Antrodia cinnamomea May Interfere with the Interaction Between ACE2 and SARS-CoV-2 Spike Protein in vitro and Reduces Lung Inflammation in a Hamster Model of COVID-19

Figures & data

Figure 1 Chemical structure of pure compounds identified in AC. Antcin A (1), Antcin B (2), Antcin C (3), Antcin H (4), Antcin K (5), Dehydrosulphurenic acid (6), and Dehydroeburicoic acid (7).

Figure 2 Effect of AC on ACE2 expression and the interaction between the spike protein and cells. (A) Dose-response study of AC-mediated downregulation of ACE2 protein in CL1-5 cells. (B) Time course study of AC-mediated downregulation of ACE2 protein in CL1-5 cells. (C) Time course study of AC-mediated downregulation of ACE2 mRNA in CL1-5 cells. (D) Effect of AC on the LDH release in CL1-5 cells. (E) Dose‒response study of AC-mediated downregulation of ACE2 protein in MRC-5 cells. (F) Effect of AC on the binding between the SARS-CoV-2 spike protein and CL1-5 cells. The mRNA data and binding assay are expressed as the means ± SDs of the three separate experiments, and the Western blot images show representative results. * and *** indicate significant differences at levels of p<0.01 and p<0.001, respectively, compared to control cells or as indicated.

Figure 3 Effects of pure AC compounds on ACE2 protease activity. (A) HPLC analysis of the triterpenoid profiles of AC. (B) Effects of pure AC compounds on ACE2 protease activity. (C) Michaelis‒Menten plots of ACE2 protease activities are shown for different concentrations of DA to determine the inhibitory constant (K_i) using GraphPad Prism software. (D) Effect of DA on the binding between the SARS-CoV-2 spike protein and CL1-5 cells. The ACE2 inhibition data and binding assay are expressed as the means ± SDs of the three separate experiments. *, ** and *** indicate significant differences at levels of p<0.05, p<0.01 and p<0.001, respectively, compared to control cells or as indicated.
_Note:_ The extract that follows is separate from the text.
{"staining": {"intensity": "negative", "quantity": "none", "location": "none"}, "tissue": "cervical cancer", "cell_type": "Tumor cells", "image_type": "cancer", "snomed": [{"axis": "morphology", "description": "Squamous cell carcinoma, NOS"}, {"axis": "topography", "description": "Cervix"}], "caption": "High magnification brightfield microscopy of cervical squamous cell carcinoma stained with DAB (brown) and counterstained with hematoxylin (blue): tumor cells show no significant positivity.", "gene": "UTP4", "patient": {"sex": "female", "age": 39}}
Figure 4 Effects of AC and DA on SARS-CoV-2 infection in a pseudovirus infection cell model. (A) Schematic diagram of the study design of SARS-CoV-2 pseudovirus infection. (B) The RLU values represent the levels of SARS-CoV-2 pseudovirus infection, and the data are expressed as the means ± SDs of the three separate experiments. *** indicates a significant difference at a level of p<0.001 compared to the control group.

Figure 5 Effect of AC on the body weight and lung injury of SARS-CoV-2 delta-variant-infected hamsters. (A) Schematic diagram of the study design of the hamster model of SARS-CoV-2 delta-variant infection. (B) Effects of AC and remdesivir on body weight and lung injury in SARS-CoV-2 delta-variant-infected hamsters. (C) H&E staining (20 x magnification) of lung tissues from SARS-CoV-2 delta-variant-infected hamsters. (D) Comprehensive pathological scores of lung tissues from SARS-CoV-2 delta-variant-infected hamsters. The data in (B) and (D) are expressed as the means ± SDs. * and ** indicate significant differences at levels of p<0.05 and p<0.01, respectively, compared to H₂O-treated hamster.
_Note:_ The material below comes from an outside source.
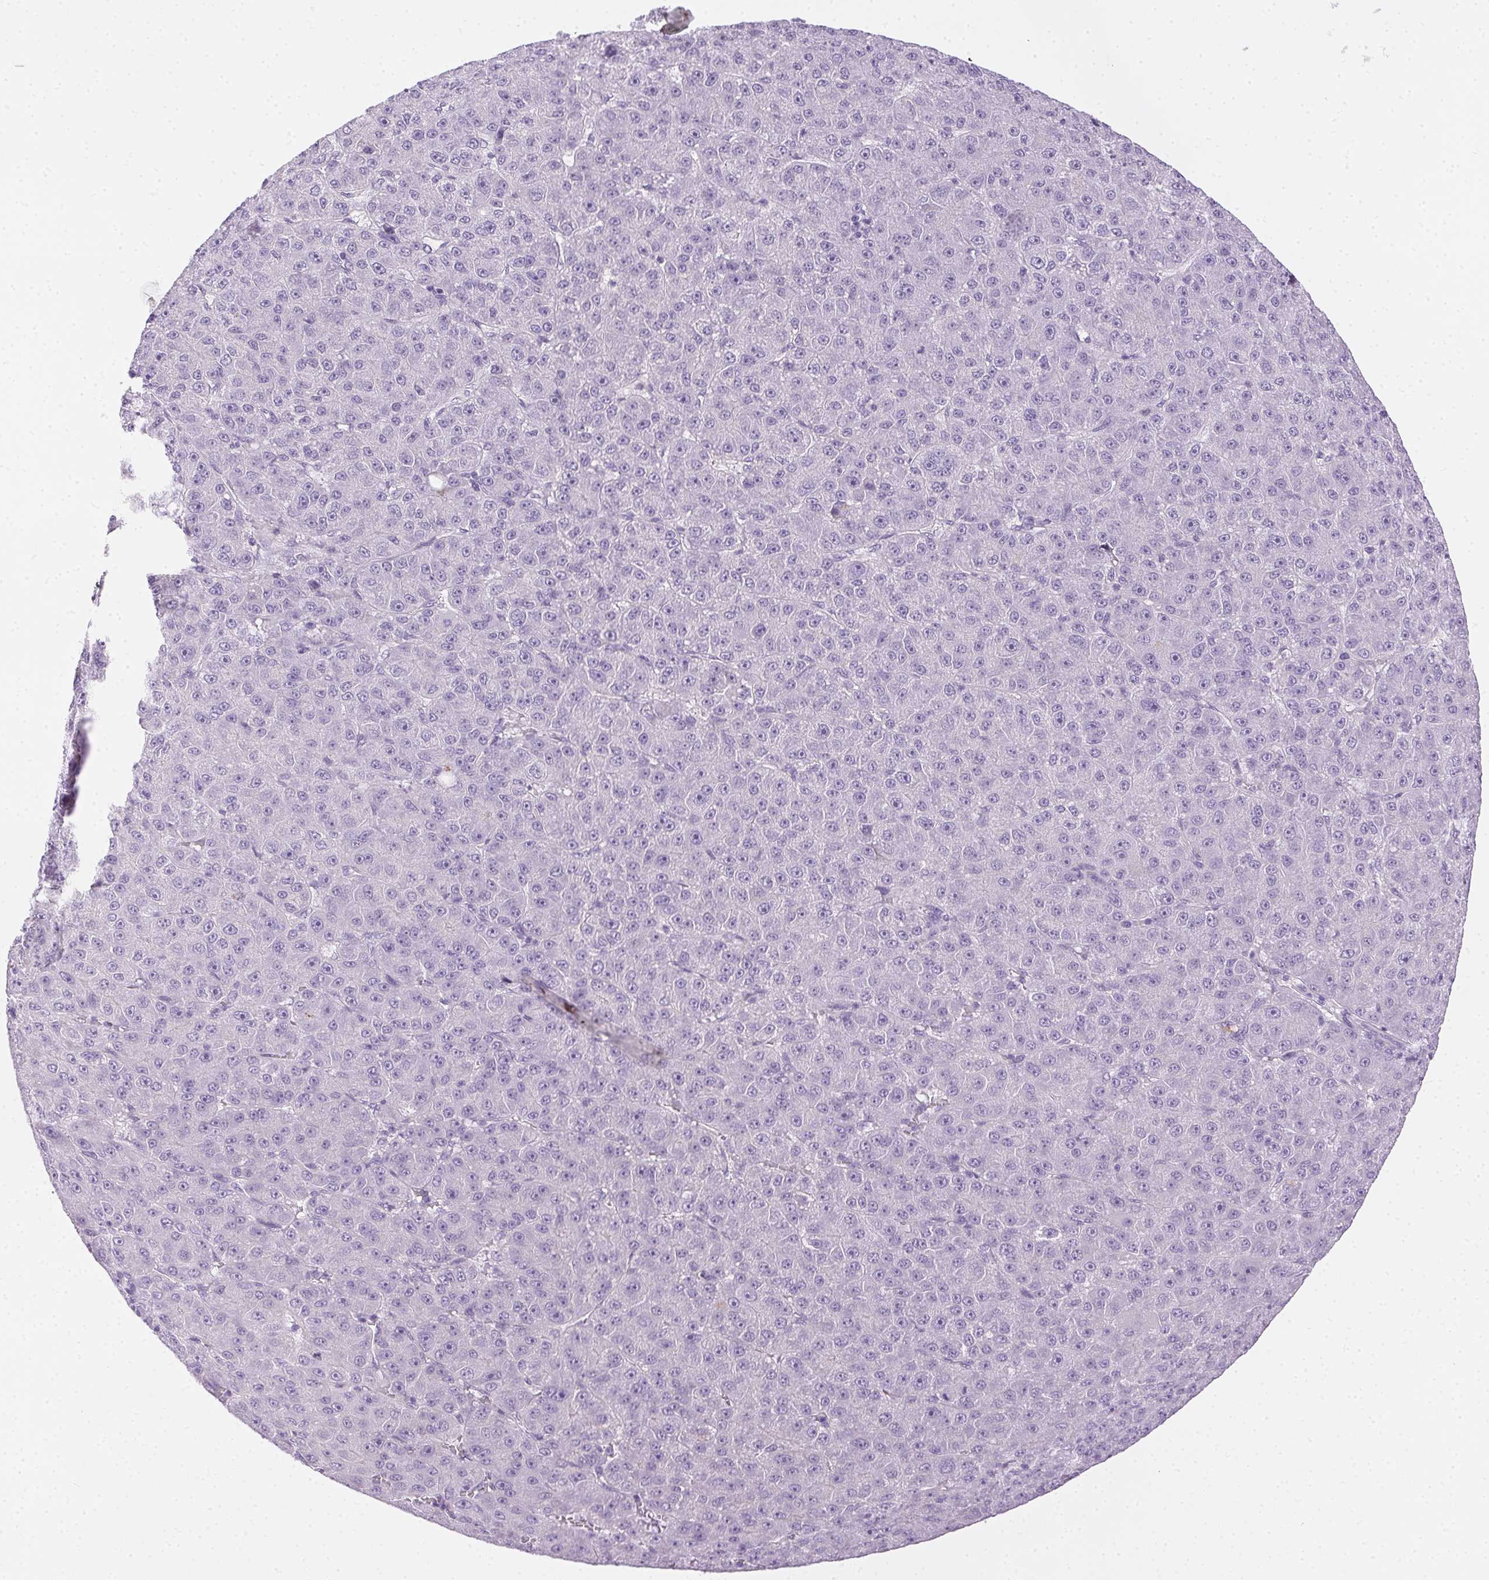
{"staining": {"intensity": "negative", "quantity": "none", "location": "none"}, "tissue": "liver cancer", "cell_type": "Tumor cells", "image_type": "cancer", "snomed": [{"axis": "morphology", "description": "Carcinoma, Hepatocellular, NOS"}, {"axis": "topography", "description": "Liver"}], "caption": "This is an IHC histopathology image of human hepatocellular carcinoma (liver). There is no staining in tumor cells.", "gene": "C20orf85", "patient": {"sex": "male", "age": 67}}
Figure 6 Effect of AC on IL-1β expression in vivo and in vitro. (A) IHC staining showing IL-1β protein expression in lung tissues from SARS-CoV-2 delta-variant-infected hamsters. The brown color represents IL-1β-positive cells. Original magnification, X400. (B) Effect of AC on ATP-mediated IL-1β secretion in LPS-primed macrophages. (C) Effect of AC on the LDH release in J774A.1 macrophages. The data are expressed as the means ± SDs of the three separate experiments. *, ** and *** indicate significant differences at levels of p<0.05, p<0.01 and p<0.001, respectively, compared to LPS+ATP-treated cells (B) or control cells (C).

Figure 7 Effect of AC on viral replication in the lungs of SARS-CoV-2 delta-variant-infected hamsters. (A) Viral genomic RNA copy numbers in lung tissues. (B) Functional SARS-CoV-2 particle titers in the lungs are expressed as TCID₅₀/mL.